Magnetic Resonance (MR) images can be considered as multispectral images so that MR imaging can be processed by
multispectral imaging techniques such as maximum likelihood classification. Unfortunately, most multispectral imaging
techniques are not particularly designed for target detection. On the other hand, hyperspectral imaging is primarily
developed to address subpixel detection, mixed pixel classification for which multispectral imaging is generally not
effective. This paper takes advantages of hyperspectral imaging techniques to develop target detection algorithms to find
lesions in MR brain images. Since MR images are collected by only three image sequences, T1, T2 and PD, if a
hyperspectral imaging technique is used to process MR images it suffers from the issue of insufficient dimensionality.

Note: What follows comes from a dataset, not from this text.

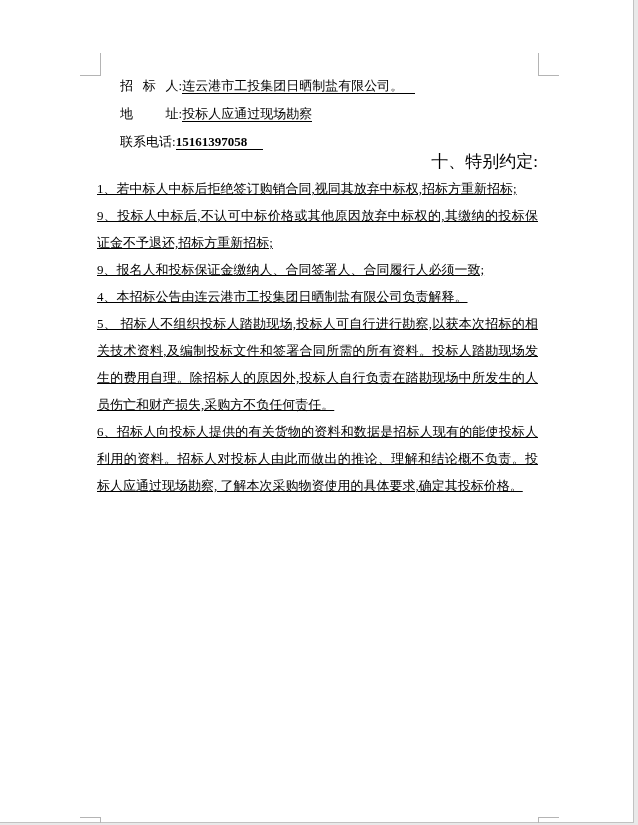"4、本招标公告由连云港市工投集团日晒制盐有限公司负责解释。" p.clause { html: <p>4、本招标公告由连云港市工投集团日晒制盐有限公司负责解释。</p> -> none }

To address this issue, two approaches to nonlinear dimensionality expansion are proposed, nonlinear correlation
expansion and nonlinear band ratio expansion. Once dimensionality is expanded hyperspectral imaging algorithms are
readily applied. The hyperspectral detection algorithm to be investigated for lesion detection in MR brain is the well-known
subpixel target detection algorithm, called Constrained Energy Minimization (CEM). In order to demonstrate the
effectiveness of proposed CEM in lesion detection, synthetic images provided by BrainWeb are used for experiments.